I need to classify small images in 4 different categories, +1 "background" for false detection.
While training the loss quickly drop to 0.7, but stay there even after 800k steps. In the end, the frozen graph seems to classify most images with the background label.
I'm probably missing something, I'll detail the steps I used below, and any feedback is welcomed. I'm new to tf-slim, so it can be an obvious mistake, maybe too little samples ? I'm not looking for top accuracy, just something working for prototyping.
Source materials can be found there : https://www.dropbox.com/s/k55xoygdzb2efag/TilesDataset.zip?dl=0
I used tensorflow-gpu 1.15.3 on windows 10.
I created the dataset using :
python ./createTfRecords.py --tfrecord_filename=tilesV2_40 --dataset_dir=.\tilesV2\Tiles_40
I added a dataset provider in models-master\research\slim\datasets based on the flowers provider.

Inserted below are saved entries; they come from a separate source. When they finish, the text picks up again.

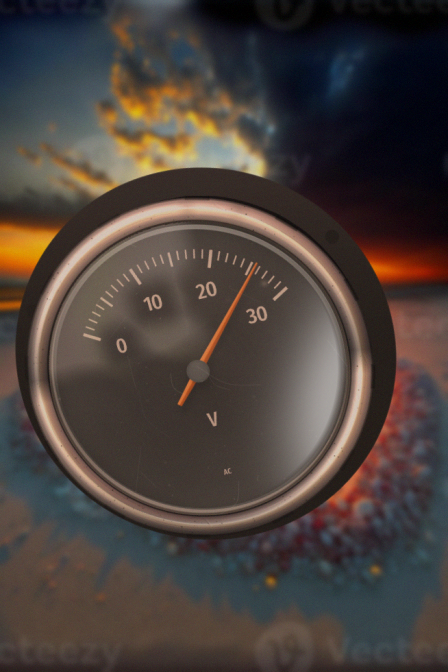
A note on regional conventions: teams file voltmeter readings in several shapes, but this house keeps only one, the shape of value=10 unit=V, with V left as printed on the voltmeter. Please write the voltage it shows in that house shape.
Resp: value=25.5 unit=V
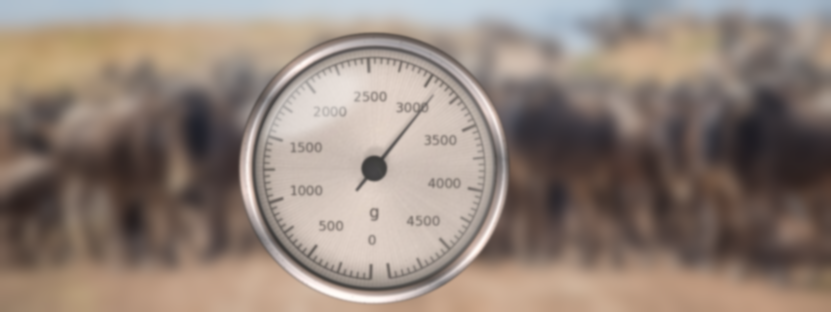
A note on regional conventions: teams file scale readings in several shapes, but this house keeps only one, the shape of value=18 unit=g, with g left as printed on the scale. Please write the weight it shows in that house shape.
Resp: value=3100 unit=g
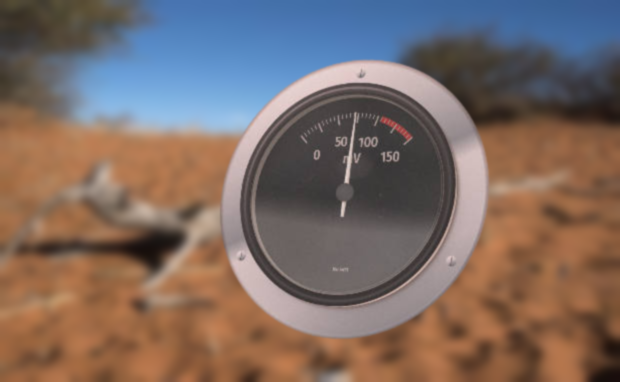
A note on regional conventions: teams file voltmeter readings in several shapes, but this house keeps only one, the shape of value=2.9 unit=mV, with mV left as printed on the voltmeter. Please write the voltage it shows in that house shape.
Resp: value=75 unit=mV
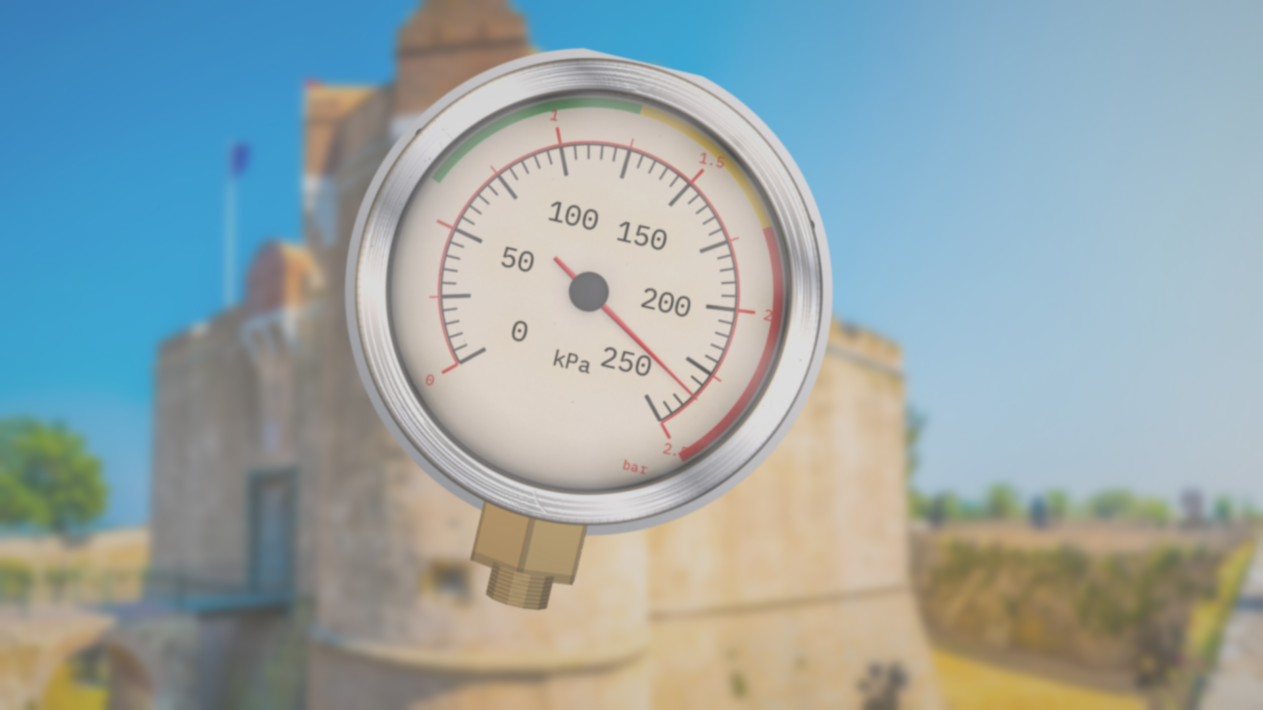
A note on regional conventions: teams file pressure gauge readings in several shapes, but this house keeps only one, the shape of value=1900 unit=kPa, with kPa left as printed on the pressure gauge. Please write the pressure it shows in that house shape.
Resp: value=235 unit=kPa
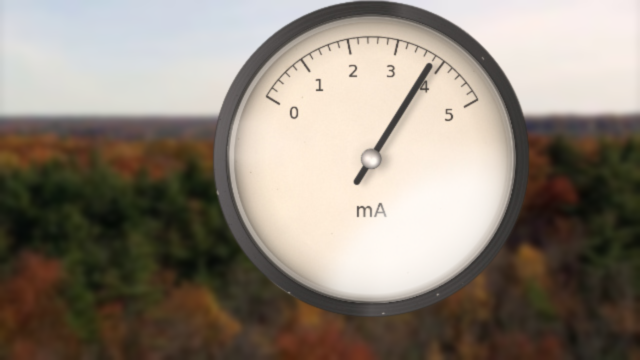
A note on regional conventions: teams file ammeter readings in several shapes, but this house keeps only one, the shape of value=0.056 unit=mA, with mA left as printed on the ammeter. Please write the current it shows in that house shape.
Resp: value=3.8 unit=mA
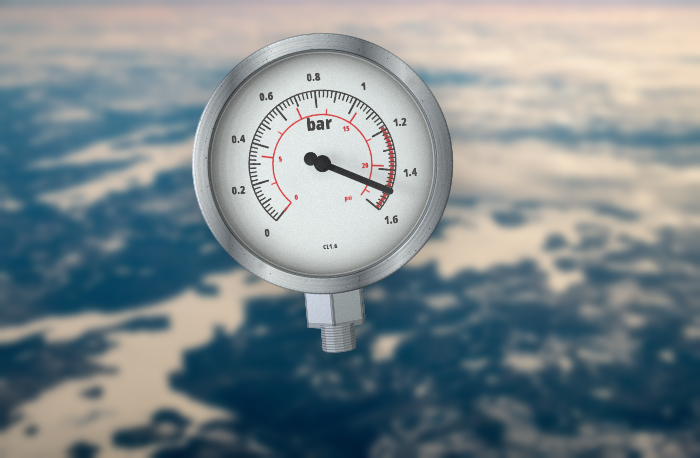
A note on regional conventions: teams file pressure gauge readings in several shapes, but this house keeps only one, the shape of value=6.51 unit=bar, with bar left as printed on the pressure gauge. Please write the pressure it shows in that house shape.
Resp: value=1.5 unit=bar
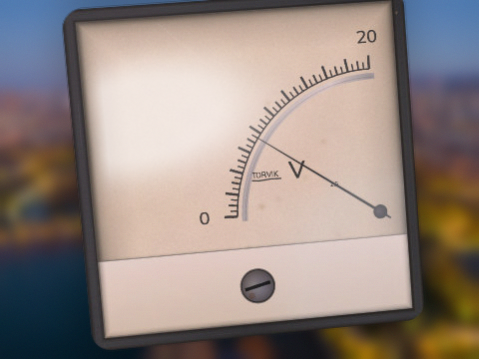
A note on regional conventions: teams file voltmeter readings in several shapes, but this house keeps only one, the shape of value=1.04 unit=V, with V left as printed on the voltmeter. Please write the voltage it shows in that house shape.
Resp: value=7.5 unit=V
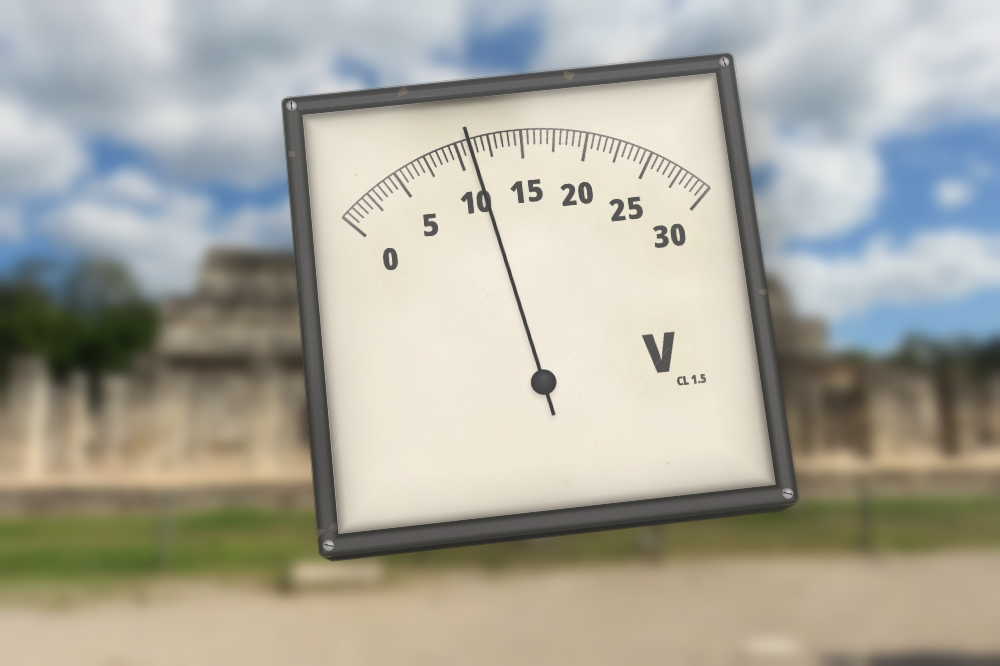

I modified the mobilnet_v2.py in models-master\research\slim\nets\mobilenet, changed num_classes=5 and mobilenet.default_image_size = 40
I trained the net with : python ./models-master/research/slim/train_image_classifier.py --model_name "mobilenet_v2" --learning_rate 0.045 --preprocessing_name "inception_v2" --label_smoothing 0.1 --moving_average_decay 0.9999 --batch_size 96 --learning_rate_decay_factor 0.98 --num_epochs_per_decay 2.5 --train_dir ./weight --dataset_name Tiles_40 --dataset_dir .\tilesV2\Tiles_40
When I try this python .\models-master\research\slim\eval_image_classifier.py --alsologtostderr --checkpoint_path ./weight/model.ckpt-XXX --dataset_dir ./tilesV2/Tiles_40 --dataset_name Tiles_40 --dataset_split_name validation --model_name mobilenet_v2
I get eval/Recall_5[1]eval/Accuracy[1]
I then export the graph with python .\models-master\research\slim\export_inference_graph.py --alsologtostderr --model_name mobilenet_v2 --image_size 40 --output_file .\export\output.pb --dataset_name Tiles_40
And freeze it with freeze_graph --input_graph .\export\output.pb --input_checkpoint .\weight\model.ckpt-XXX --input_binary true --output_graph .\export\frozen.pb --output_node_names MobilenetV2/Predictions/Reshape_1
I then try the net with images from the dataset with python .\label_image.py --graph .\export\frozen.pb --labels .\tilesV2\Tiles_40\labels.txt --image .\tilesV2\Tiles_40\photos\lac\1_1.png --input_layer input --output_layer MobilenetV2/Predictions/Reshape_1
. This is where I get wrong classifications.,
like 0:background 0.92839915 2:lac 0.020171663 1:house 0.019106707 3:road 0.01677236 4:start 0.0155500565
for a "lac" image of the dataset
I tried changing the depth_multiplier, the learning rate, learning on a cpu, removing --preprocessing_name "inception_v2"
from the learning command. I don't have any idea left...
Change your learning rate, maybe start from the usual choice of 3e-5.